Reproduce the entire forum thread on the infinite series identity, preserving every character and line break.

(Page text)
*** Block opens ***
Prove infinite series $$
\frac{1}{x}+\frac{2}{x^2} + \frac{3}{x^3} + \frac{4}{x^4} + \cdots =\frac{x}{(x-1)^2}
$$
I can feel it. I can't prove it. I have tested it, and it seems to work. Domain-wise, I think it might be $x>1$, the question doesn't specify. Putting the LHS into Wolfram Alpha doesn't generate the RHS (it times out).
 A: For $\;|x|<1\;$ :
$$\frac1{1-x}=\sum_{n=0}^\infty x^n\implies \frac1{(1-x)^2}=\sum_{n=1}^\infty nx^{n-1}\implies$$
$$\implies\frac x{(1-x)^2}=\sum_{n=1}^\infty nx^n$$
So no: you don't have an equality there...
*** Block closes ***
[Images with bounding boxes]
*** Block opens ***
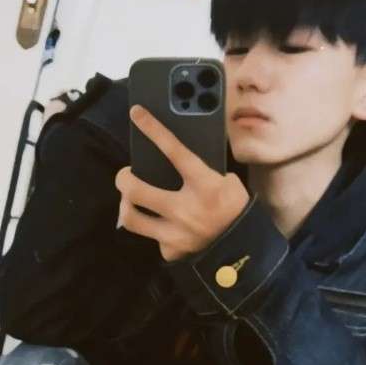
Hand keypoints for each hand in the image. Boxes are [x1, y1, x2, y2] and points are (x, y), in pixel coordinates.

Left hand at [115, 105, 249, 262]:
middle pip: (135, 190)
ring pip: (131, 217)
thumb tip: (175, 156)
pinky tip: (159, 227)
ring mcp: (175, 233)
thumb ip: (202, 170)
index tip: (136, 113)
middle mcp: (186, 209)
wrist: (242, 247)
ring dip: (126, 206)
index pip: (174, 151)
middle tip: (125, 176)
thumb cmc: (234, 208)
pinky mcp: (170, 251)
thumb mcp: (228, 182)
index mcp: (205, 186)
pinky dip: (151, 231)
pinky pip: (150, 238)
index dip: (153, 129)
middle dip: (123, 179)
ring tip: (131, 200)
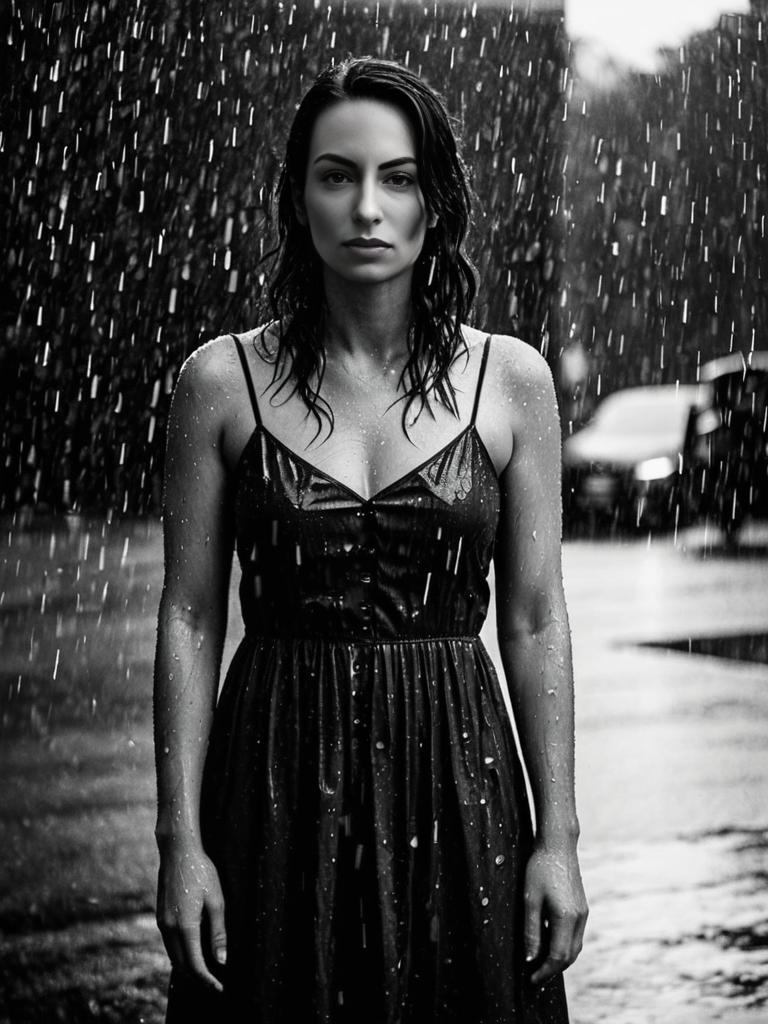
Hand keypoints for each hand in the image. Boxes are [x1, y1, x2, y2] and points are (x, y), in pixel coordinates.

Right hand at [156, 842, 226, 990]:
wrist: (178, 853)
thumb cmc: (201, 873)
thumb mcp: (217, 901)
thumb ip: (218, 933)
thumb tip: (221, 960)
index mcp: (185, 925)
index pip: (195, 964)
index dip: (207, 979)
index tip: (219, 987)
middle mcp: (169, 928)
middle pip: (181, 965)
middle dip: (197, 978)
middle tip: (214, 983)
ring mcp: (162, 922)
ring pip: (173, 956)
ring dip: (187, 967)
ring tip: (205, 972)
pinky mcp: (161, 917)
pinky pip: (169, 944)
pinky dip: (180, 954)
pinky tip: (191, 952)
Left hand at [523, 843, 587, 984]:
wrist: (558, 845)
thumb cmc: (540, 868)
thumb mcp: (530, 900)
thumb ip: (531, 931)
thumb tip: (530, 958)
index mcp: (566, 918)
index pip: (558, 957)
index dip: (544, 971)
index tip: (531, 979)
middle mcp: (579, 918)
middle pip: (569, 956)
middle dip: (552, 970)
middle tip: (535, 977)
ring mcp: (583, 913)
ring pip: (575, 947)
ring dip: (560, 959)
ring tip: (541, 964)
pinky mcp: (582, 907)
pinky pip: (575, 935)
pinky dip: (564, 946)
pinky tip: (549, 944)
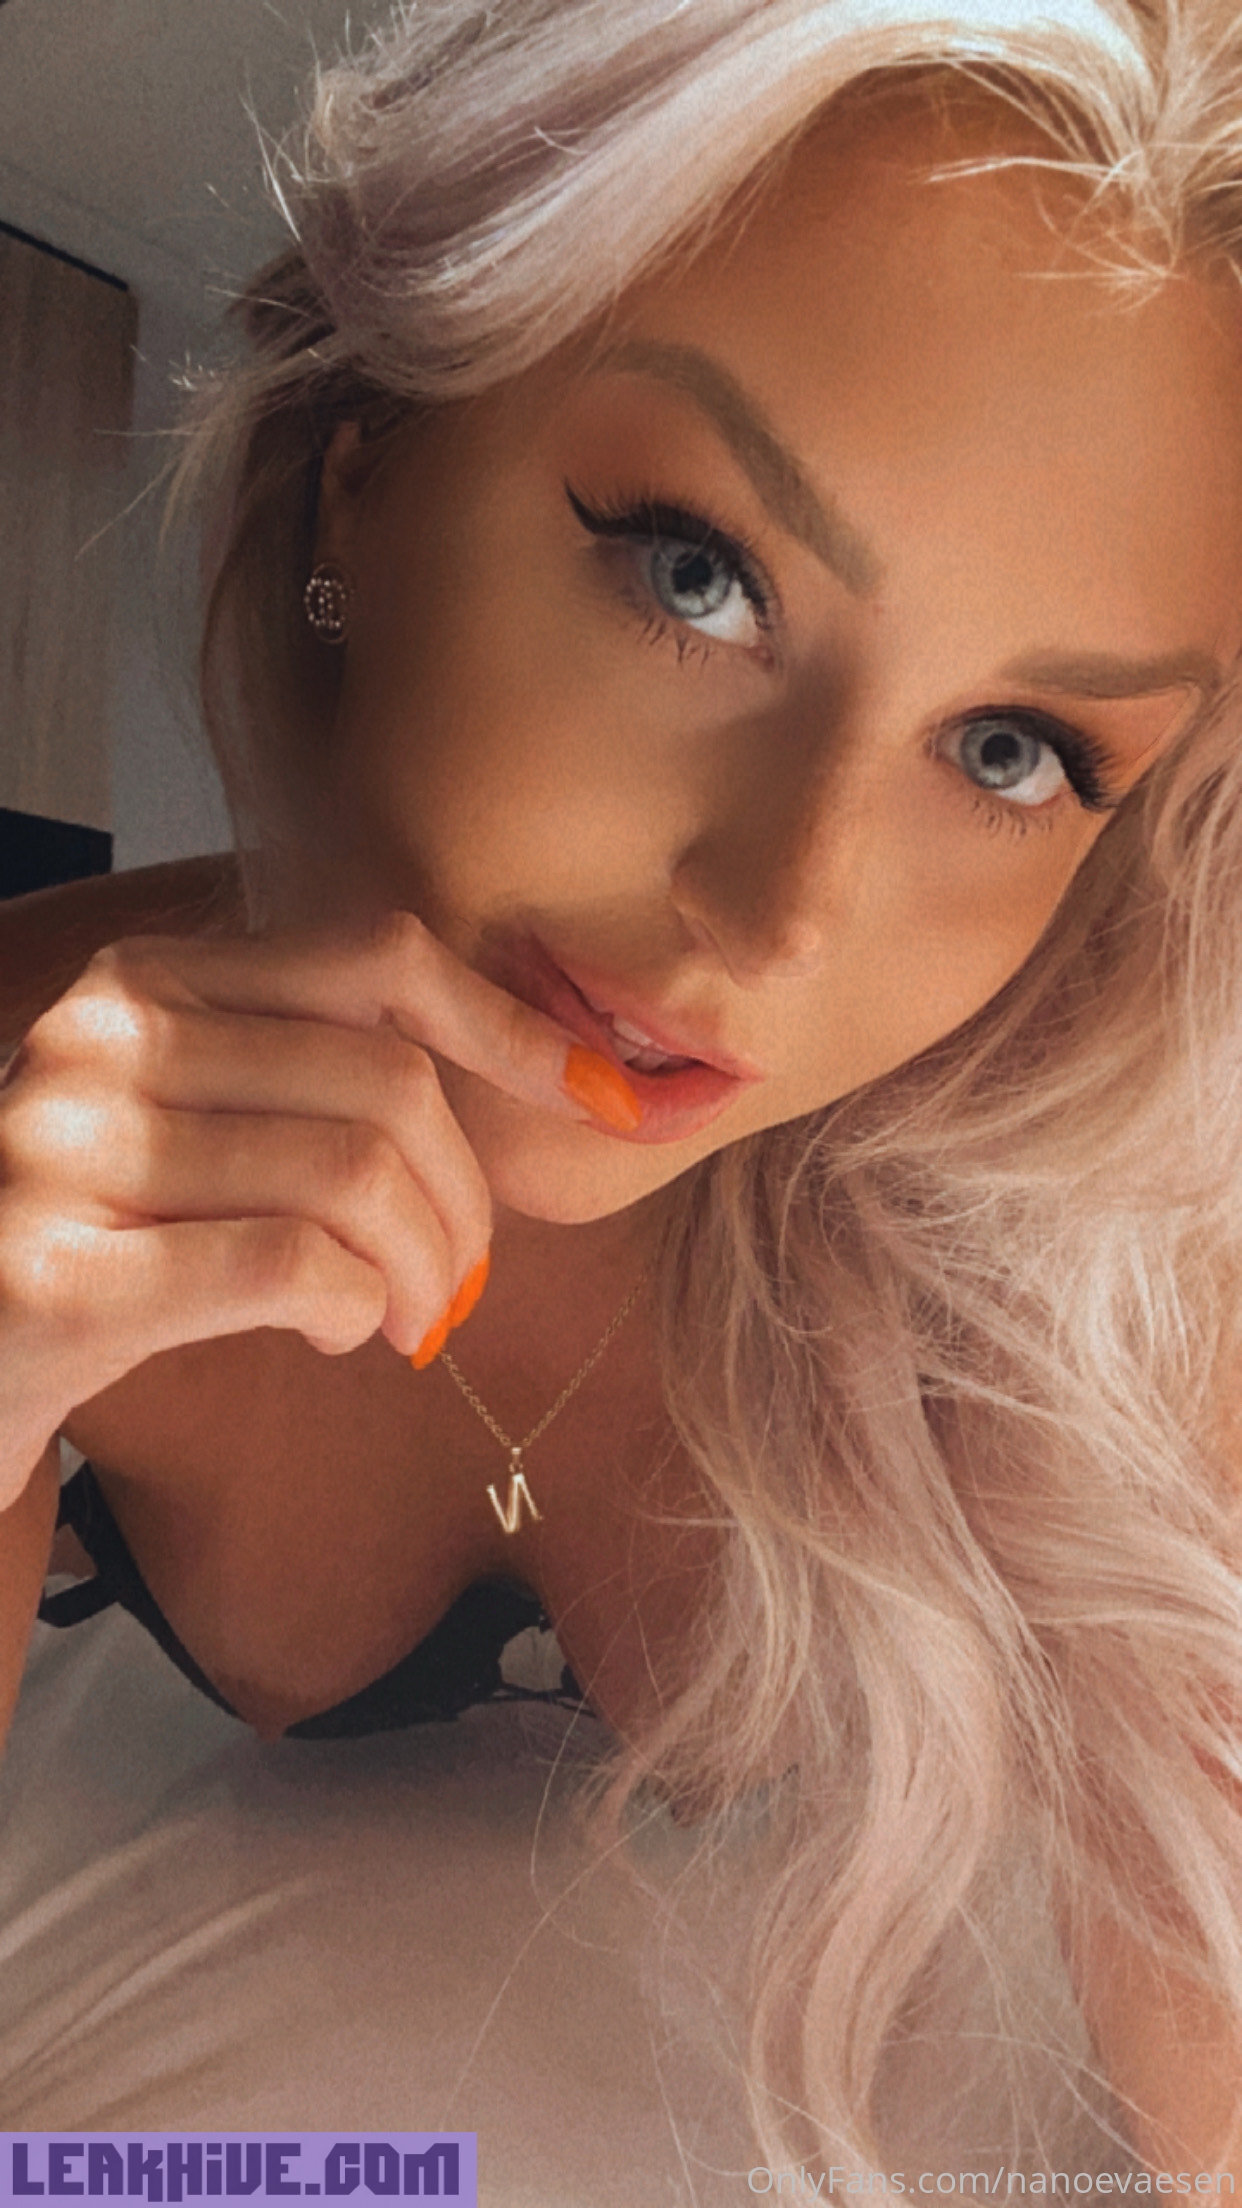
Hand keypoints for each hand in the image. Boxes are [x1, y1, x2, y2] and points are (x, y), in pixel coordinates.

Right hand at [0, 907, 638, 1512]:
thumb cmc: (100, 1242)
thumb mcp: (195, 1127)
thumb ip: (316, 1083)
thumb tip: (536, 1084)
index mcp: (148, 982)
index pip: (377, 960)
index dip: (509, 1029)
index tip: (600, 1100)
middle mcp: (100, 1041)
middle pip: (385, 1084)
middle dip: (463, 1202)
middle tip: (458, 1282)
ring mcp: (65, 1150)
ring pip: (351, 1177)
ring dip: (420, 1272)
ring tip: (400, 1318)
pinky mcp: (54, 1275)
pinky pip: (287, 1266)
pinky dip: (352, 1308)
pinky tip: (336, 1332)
*** Block closes ***
(Result of the task)
Prove infinite series $$
\frac{1}{x}+\frac{2}{x^2} + \frac{3}{x^3} + \frac{4}{x^4} + \cdots =\frac{x}{(x-1)^2}
$$
I can feel it. I can't prove it. I have tested it, and it seems to work. Domain-wise, I think it might be $x>1$, the question doesn't specify. Putting the LHS into Wolfram Alpha doesn't generate the RHS (it times out).
 A: For $\;|x|<1\;$ :
$$\frac1{1-x}=\sum_{n=0}^\infty x^n\implies \frac1{(1-x)^2}=\sum_{n=1}^\infty nx^{n-1}\implies$$
$$\implies\frac x{(1-x)^2}=\sum_{n=1}^\infty nx^n$$
So no: you don't have an equality there...